The Missouri Supreme Court held in McCracken v. Wal-Mart Stores East, L. P. 298 S.W. 3rd 473 (Mo. Banc 2009) that an employee of Interstate Bakeries (IBC) was not the statutory employee of Wal-Mart thus allowing a civil cause of action to be pursued against Wal-Mart. On November 19, 2004 McCracken, an employee of IBC, was delivering bread to Wal-Mart and his duties included unloading full bread racks in the receiving area and then after other IBC employees stocked IBC’s bread products on Wal-Mart’s shelves, he would place the empty bread racks back in the truck. While in the receiving area, McCracken was injured when a Wal-Mart employee shoved an empty bread rack weighing 650 pounds into him as he was lining up empty bread racks to be placed back into the IBC truck. McCracken sustained injuries to his shoulder and arm and filed a workers’ compensation claim. The workers’ compensation claim was settled and then McCracken filed a personal injury suit against Wal-Mart in Greene County, Missouri Circuit Court alleging he was injured due to the negligence of the Wal-Mart employee shoving the bread rack into him. The trial court determined McCracken was a statutory employee of Wal-Mart and that the exclusivity provisions of the workers’ compensation Act limited him to recovering workers’ compensation benefits only and thereby ordered dismissal of his civil cause of action. The case was appealed and ultimately made its way to the Missouri Supreme Court. The Supreme Court reversed the trial court’s dismissal of McCracken’s personal injury case ruling that he was not a statutory employee of Wal-Mart.

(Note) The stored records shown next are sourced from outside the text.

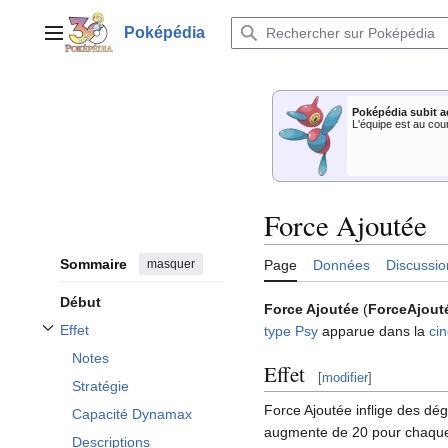
Aller
au
Poképédia
Menu principal
contenu
Poképédia subit a
L'équipe est au cou
Force Ajoutée
Sommaire
masquer
Page
Données
Discussio
Début
Force Ajoutée
(
ForceAjout
Effet
type
Psy
apparue dans la
ci
Afficher / masquer la sous-section Effet
Notes
Effet
[
modifier
]
Stratégie
Force Ajoutée inflige des dég
Capacité Dynamax
augmente de 20 pour chaq
Descriptions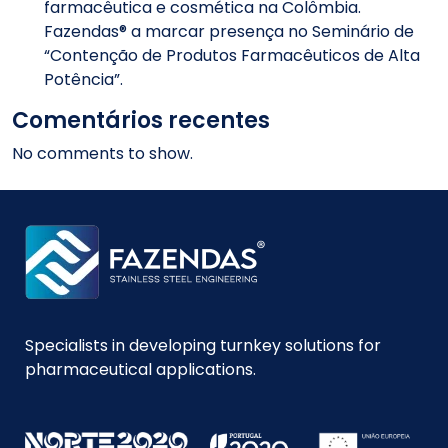
farmacêutica e cosmética na Colômbia.
Fazendas® a marcar presença no Seminário de
“Contenção de Produtos Farmacêuticos de Alta
Potência”.
Comentários recentes
No comments to show.
Specialists in developing turnkey solutions for
pharmaceutical applications.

The Supreme Court determined the issue in these cases is the real role and relationship between the injured individual and the alleged statutory employer. They concluded McCracken was a delivery driver for a supplier IBC, and that Wal-Mart was a buyer. By delivering a product, McCracken’s role was to equip Wal-Mart for business, but not to engage in its business himself. Delivering product was a regular part of McCracken’s employer IBC, but not Wal-Mart. The court concluded the record made it clear Wal-Mart was not McCracken’s statutory employer. It reversed and remanded McCracken’s civil case against Wal-Mart for trial. The court also noted the Legislature amended the workers’ compensation Act in 2005 eliminating giving the Act a liberal reading and deciding close cases in favor of workers’ compensation coverage. The 2005 amendments replaced liberal construction of the Act with strict construction, and the Supreme Court indicated construing the Act’s provisions strictly confirmed the conclusion that the trial court erred in holding that McCracken was a statutory employee of Wal-Mart.

The practical effect of this Supreme Court holding is essentially that an employee may have another avenue of recovery in a civil court when the pertinent sections of the workers’ compensation Act are construed strictly.